Oil prices rose 3 percent on Monday, as more countries announced that they would start easing public isolation measures linked to the outbreak of the Corona virus, while the world’s largest producing countries started cuts in crude supplies.

Global fuel demand fell by about 30 percent in April, largely due to stay-at-home orders, and weak consumption is expected to keep excess supply on the market for months even as major global producers cut production from May 1.

But analysts said a swift move from those ends could help reduce supply glut at a faster pace.

Brent crude futures ended the trading session higher, 76 cents, or 2.9 percent, to settle at $ 27.20 a barrel.

US benchmark West Texas Intermediate crude futures rose 61 cents, or 3.1 percent, to settle at $ 20.39 a barrel.

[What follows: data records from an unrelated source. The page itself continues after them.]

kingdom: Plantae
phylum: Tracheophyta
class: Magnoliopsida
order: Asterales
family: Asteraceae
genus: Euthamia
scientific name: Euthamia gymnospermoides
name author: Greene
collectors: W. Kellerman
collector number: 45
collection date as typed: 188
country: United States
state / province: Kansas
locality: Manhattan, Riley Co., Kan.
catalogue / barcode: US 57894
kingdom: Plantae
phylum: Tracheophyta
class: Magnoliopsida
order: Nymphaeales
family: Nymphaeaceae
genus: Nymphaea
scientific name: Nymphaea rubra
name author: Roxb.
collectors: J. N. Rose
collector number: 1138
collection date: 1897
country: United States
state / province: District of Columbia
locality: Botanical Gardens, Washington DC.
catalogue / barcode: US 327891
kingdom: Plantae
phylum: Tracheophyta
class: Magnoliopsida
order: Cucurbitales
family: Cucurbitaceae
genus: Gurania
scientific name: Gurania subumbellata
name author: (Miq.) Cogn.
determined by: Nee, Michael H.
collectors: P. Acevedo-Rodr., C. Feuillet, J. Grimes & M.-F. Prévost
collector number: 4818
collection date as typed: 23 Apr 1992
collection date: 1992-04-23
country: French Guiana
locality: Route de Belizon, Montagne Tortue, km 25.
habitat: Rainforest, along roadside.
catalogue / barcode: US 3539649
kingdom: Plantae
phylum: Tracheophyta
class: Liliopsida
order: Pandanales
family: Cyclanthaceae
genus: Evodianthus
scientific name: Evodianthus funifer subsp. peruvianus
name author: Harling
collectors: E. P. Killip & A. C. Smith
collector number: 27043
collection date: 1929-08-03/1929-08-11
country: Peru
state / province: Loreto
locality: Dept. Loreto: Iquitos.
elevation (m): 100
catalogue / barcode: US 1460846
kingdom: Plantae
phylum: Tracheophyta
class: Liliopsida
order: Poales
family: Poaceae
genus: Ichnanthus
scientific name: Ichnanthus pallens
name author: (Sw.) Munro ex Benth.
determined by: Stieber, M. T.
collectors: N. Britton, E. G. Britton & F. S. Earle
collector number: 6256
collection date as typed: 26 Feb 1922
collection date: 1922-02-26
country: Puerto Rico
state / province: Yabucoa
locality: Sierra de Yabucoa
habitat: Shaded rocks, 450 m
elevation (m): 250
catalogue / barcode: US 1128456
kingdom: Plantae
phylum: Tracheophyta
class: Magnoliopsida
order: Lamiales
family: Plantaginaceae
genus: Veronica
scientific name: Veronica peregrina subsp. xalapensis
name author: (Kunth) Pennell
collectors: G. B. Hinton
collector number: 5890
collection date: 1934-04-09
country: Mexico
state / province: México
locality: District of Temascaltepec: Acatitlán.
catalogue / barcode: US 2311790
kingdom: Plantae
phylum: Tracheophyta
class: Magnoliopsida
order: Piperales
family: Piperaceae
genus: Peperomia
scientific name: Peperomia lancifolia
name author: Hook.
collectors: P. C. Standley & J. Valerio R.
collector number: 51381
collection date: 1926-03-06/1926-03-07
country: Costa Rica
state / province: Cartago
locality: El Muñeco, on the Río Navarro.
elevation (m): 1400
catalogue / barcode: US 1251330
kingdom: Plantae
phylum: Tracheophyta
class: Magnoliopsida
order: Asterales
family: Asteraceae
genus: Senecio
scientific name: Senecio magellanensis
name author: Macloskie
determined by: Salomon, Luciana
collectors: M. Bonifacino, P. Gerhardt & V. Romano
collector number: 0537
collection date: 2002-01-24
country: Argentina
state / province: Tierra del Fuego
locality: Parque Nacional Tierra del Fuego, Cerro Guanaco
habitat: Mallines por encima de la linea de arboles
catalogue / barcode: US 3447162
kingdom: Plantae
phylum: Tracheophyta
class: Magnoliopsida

The benchmarks continued to rise in post-settlement trading, extending their gains to more than 5 percent.

American investment bank Goldman Sachs said it was increasingly optimistic about the rise in crude prices next year due to lower crude production and a partial recovery in oil demand.

The bank raised its forecast for the year 2021 for the world price of Brent crude to 55.3 dollars per barrel from 52.50 dollars.

It also increased its estimate for West Texas Intermediate crude to $ 51.38 a barrel from $ 48.50 in its previous forecast.